This hand-colored engraving depicts the compass rose with the names of the winds in several languages (Latin, Italian, Spanish, Dutch, French and German). The figures in the corners represent the seasons. The banner at top reads: “TABULA ANEMOGRAPHICA seu PYXIS NAUTICA, vulgo COMPASS. CHARTE / Ventorum Noia septem linguis græca seil latina, italic, hispanica, gallica, hollandiea et germanica repræsentantio / succinate elaborate / À TOB. CONRAD LOTTERO, CHALCOGRAPHO ET GEOGRAPHO AUGUSTANO” as well as “Cu.

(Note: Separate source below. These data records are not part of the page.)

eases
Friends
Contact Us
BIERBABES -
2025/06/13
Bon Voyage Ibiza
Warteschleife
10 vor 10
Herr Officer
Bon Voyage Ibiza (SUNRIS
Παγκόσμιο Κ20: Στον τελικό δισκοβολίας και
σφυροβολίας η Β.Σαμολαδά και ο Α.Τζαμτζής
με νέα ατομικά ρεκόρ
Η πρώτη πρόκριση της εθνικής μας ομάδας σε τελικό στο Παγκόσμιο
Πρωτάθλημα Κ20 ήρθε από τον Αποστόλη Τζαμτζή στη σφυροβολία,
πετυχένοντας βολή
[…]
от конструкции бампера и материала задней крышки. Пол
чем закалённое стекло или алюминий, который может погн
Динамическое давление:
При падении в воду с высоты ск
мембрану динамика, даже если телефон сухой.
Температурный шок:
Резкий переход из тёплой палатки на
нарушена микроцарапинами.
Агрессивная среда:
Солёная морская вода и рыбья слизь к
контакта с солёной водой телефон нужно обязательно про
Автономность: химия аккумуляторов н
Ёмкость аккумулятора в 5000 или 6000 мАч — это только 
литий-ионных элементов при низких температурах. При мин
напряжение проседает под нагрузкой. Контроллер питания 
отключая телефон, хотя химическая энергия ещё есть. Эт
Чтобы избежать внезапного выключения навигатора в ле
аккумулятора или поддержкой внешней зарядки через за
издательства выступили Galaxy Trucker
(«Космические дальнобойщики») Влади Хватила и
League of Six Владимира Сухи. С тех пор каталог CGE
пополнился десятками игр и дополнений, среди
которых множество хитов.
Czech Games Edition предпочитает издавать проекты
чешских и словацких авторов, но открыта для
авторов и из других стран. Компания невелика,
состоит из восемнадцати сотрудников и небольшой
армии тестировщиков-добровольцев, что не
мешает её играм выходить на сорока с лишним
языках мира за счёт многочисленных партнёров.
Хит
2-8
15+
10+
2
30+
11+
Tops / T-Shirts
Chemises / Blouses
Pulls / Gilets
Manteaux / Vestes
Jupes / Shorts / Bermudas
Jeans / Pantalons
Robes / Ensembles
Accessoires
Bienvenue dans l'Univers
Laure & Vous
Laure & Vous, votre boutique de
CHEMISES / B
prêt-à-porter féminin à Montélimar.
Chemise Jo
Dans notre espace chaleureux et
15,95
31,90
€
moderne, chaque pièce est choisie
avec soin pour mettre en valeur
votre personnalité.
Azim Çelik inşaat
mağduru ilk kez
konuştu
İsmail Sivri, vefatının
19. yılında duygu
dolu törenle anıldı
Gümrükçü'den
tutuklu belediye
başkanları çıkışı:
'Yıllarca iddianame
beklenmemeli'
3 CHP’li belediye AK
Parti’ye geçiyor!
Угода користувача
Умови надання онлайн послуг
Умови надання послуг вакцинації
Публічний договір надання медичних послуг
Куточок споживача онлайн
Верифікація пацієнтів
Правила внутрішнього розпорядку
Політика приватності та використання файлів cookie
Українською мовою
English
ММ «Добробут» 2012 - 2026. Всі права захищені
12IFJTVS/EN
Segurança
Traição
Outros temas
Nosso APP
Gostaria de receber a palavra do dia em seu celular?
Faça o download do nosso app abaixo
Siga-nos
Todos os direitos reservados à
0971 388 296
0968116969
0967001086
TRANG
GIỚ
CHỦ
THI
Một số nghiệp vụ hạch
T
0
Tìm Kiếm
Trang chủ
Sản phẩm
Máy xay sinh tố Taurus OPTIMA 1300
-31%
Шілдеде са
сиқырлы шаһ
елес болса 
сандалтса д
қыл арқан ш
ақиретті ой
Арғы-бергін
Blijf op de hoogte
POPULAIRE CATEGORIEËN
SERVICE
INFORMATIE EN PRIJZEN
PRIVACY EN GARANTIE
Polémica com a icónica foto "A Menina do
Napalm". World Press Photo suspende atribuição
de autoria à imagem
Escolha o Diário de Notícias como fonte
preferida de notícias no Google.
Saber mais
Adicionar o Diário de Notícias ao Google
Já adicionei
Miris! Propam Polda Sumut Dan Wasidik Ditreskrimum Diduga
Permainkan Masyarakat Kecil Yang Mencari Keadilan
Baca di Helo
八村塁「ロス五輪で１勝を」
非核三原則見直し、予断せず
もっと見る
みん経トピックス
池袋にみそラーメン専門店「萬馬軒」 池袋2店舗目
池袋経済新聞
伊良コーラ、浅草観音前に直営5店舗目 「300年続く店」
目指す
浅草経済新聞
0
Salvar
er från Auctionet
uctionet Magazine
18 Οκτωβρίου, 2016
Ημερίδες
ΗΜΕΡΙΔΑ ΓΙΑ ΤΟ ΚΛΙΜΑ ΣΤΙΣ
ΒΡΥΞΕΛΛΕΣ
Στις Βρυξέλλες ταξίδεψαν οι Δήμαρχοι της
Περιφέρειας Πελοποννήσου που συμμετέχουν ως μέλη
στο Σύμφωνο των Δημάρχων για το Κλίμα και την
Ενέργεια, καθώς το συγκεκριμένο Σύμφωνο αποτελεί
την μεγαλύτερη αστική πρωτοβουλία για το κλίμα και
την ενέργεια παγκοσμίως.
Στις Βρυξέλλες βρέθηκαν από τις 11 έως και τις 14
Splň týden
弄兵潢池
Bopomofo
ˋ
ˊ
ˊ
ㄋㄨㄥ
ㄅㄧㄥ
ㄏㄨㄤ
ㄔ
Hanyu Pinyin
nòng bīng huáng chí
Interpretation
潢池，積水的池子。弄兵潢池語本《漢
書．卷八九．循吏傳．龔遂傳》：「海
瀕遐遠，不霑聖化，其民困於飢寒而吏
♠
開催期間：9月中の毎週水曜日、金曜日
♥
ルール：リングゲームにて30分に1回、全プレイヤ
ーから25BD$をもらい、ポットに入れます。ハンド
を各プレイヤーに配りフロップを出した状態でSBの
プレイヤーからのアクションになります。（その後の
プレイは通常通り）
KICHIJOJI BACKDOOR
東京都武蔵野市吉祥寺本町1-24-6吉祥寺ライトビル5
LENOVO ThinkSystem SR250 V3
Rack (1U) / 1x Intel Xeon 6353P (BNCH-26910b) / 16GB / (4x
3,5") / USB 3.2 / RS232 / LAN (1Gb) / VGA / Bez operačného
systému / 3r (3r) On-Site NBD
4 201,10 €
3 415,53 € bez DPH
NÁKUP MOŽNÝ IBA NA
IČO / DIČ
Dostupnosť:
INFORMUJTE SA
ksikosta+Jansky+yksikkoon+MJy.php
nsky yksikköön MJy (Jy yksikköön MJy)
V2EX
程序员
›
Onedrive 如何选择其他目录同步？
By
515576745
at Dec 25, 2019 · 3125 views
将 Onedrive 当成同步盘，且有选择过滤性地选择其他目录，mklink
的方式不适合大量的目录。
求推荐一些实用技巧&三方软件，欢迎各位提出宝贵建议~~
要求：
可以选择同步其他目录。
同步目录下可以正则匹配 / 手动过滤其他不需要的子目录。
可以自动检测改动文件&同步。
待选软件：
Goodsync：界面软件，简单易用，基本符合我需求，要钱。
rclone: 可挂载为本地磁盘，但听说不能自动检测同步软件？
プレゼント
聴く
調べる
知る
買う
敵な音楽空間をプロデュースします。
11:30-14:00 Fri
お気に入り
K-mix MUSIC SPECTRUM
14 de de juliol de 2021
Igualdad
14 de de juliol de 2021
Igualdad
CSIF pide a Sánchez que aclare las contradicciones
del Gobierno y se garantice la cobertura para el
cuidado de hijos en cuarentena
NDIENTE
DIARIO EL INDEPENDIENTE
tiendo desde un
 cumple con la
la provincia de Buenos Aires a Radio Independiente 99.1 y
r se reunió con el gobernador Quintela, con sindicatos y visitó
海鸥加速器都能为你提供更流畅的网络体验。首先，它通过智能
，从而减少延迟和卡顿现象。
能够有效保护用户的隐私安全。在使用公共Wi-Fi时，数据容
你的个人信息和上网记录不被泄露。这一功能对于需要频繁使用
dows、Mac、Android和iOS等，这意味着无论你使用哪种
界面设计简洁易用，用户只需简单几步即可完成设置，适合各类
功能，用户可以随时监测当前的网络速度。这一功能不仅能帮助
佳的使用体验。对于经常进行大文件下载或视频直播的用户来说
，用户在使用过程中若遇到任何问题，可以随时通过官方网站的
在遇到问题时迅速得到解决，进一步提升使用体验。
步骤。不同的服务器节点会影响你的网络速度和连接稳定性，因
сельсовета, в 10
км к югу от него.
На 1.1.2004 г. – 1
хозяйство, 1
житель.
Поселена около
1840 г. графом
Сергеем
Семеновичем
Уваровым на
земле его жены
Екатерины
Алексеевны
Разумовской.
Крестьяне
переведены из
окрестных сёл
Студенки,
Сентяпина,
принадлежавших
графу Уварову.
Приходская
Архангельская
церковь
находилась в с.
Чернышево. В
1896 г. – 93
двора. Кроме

Gr. et Pr.S.R.I. / part Rheni, Svev et Jur.” and “Vicariatg. in / Franconici.”
Tobias Conrad Lotter (1717-1777) was a cartographer and engraver in Augsburg who worked with Mattheus Seutter, married Seutter's daughter Euphrosina, and succeeded to part of the business after Seutter’s death in 1757.
This print might have been sold separately or bound in an atlas. It is, for instance, plate #2 in the Atlas Geographique (Nuremberg, 1778).
Ref: Michael Ritter, “Seutter, Probst and Lotter: An Eighteenth-Century Map Publishing House in Germany,” Imago Mundi 53 (2001): 130-135.